Alexander Zverev führt ein deutsches Mini-Aufgebot in Wimbledon an

Noch keine Liebe: Zverev und Wimbledon. © dpa

London – Alexander Zverev musste kurz nachdenken. Im Jahr des 40. Jubiläums von Boris Beckers Sensationstriumph führt er in Wimbledon ein deutsches Rumpfaufgebot historischen Ausmaßes an. Wäre es bei der Jagd nach dem ersehnten ersten Grand-Slam-Triumph nicht besser, wenn sich der Fokus der deutschen Öffentlichkeit nicht nur auf ihn richten würde?

„Es würde einem schon helfen. Ich glaube aber nicht, dass in den nächsten paar Jahren jemand so nachkommt, dass ich weniger Druck spüren werde“, sagte Zverev. „Am Ende des Tages bin ich 28, ich habe gelernt, da wegzuhören, so dass es einem egal ist.“

Im Einzel sind nur noch Jan-Lennard Struff und Daniel Altmaier an seiner Seite – so wenige deutsche Männer gab es beim Rasen-Klassiker zuletzt 1983. Da auch lediglich Tatjana Maria, Eva Lys, Laura Siegemund und Ella Seidel im Damen-Hauptfeld stehen, ist die Zahl der deutschen Tennisprofis mit sieben so gering wie zuletzt vor 43 Jahren. Gesetzt ist außer Zverev kein weiterer Deutscher.

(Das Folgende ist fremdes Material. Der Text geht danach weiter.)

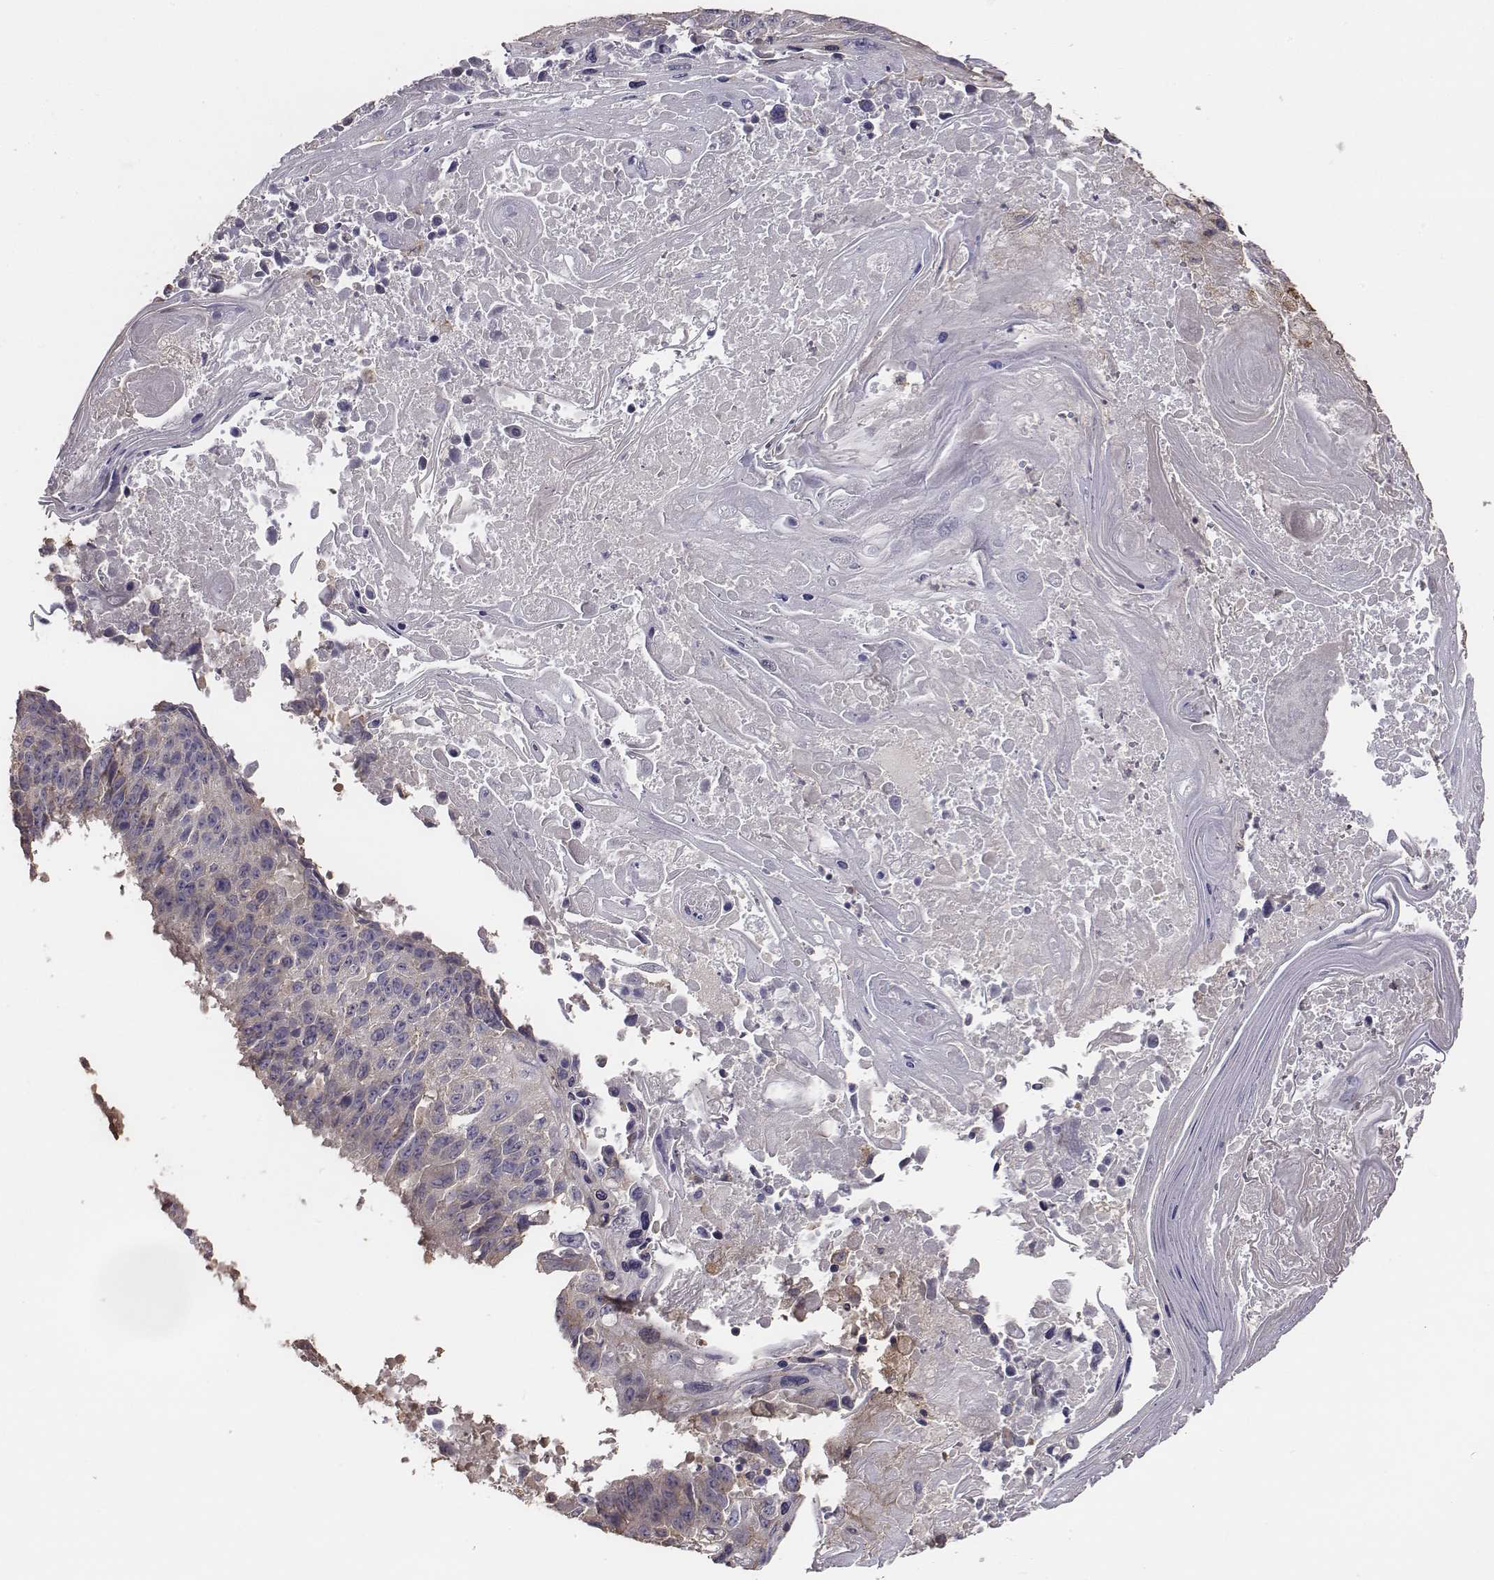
{"staining": {"intensity": "weak", "quantity": ">75%", "location": "cytoplasmic/membranous"}, "tissue": "lung cancer", "cell_type": "Tumor cells", "image_type": "cancer", "snomed": [{"axis": "morphology", "description": "Squamous cell carcinoma, NOS"}, {"axis": "topography", "description": "Lung"}], "caption": "DAB immunohistochemical staining of squamous cell carcinoma (lung) displays weak cytoplasmic/membranous protein positivity in about >75% of tumor cells. (DAB (3,3'-diaminobenzidine) IHC with brightfield microscopy, high magnification).", "gene": "AP1B1", "patient": {"sex": "male", "age": 73}}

„Die ganze Last hängt immer auf ihm“, analysierte Andrea Petkovic vor dem Turnierstart am Montag. „Der Arme hat wahrscheinlich Rückenschmerzen von all dem Druck, den er rumtragen muss mit sich.“ In Deutschland besitzt Zverev eine Ausnahmestellung. International werden vor seinem insgesamt 38. Anlauf auf einen Grand-Slam-Triumph aber wieder einmal andere Stars wie Titelverteidiger Carlos Alcaraz, Jannik Sinner und Novak Djokovic als Favoriten genannt.

„Ich denke, die Leute vergessen, dass ich immer noch die Nummer drei der Welt bin“, sagte Zverev zu den Erwartungen auf dem von ihm lange eher ungeliebten Rasen. „Ich hatte vielleicht hier und da ein paar unerwartete Niederlagen. Aber ich fühle, dass meine Form zurückkommt.“ Noch nie kam Zverev in Wimbledon bislang über das Achtelfinale hinaus – bei acht Auftritten. Zuletzt präsentierte Zverev sich bei den Turnieren in Stuttgart (Finale) und im westfälischen Halle (Halbfinale) in ordentlicher Verfassung, gewann so viele Vorbereitungsspiele auf Rasen wie erst einmal in seiner Karriere.

Auf dem legendären Centre Court startet Zverev am Montagnachmittag gegen den französischen Außenseiter Arthur Rinderknech ins Turnier. Im Viertelfinale könnte es zu einem Duell mit Angstgegner Taylor Fritz kommen, dem er zuletzt fünfmal in Serie und auch im Finale von Stuttgart unterlegen war.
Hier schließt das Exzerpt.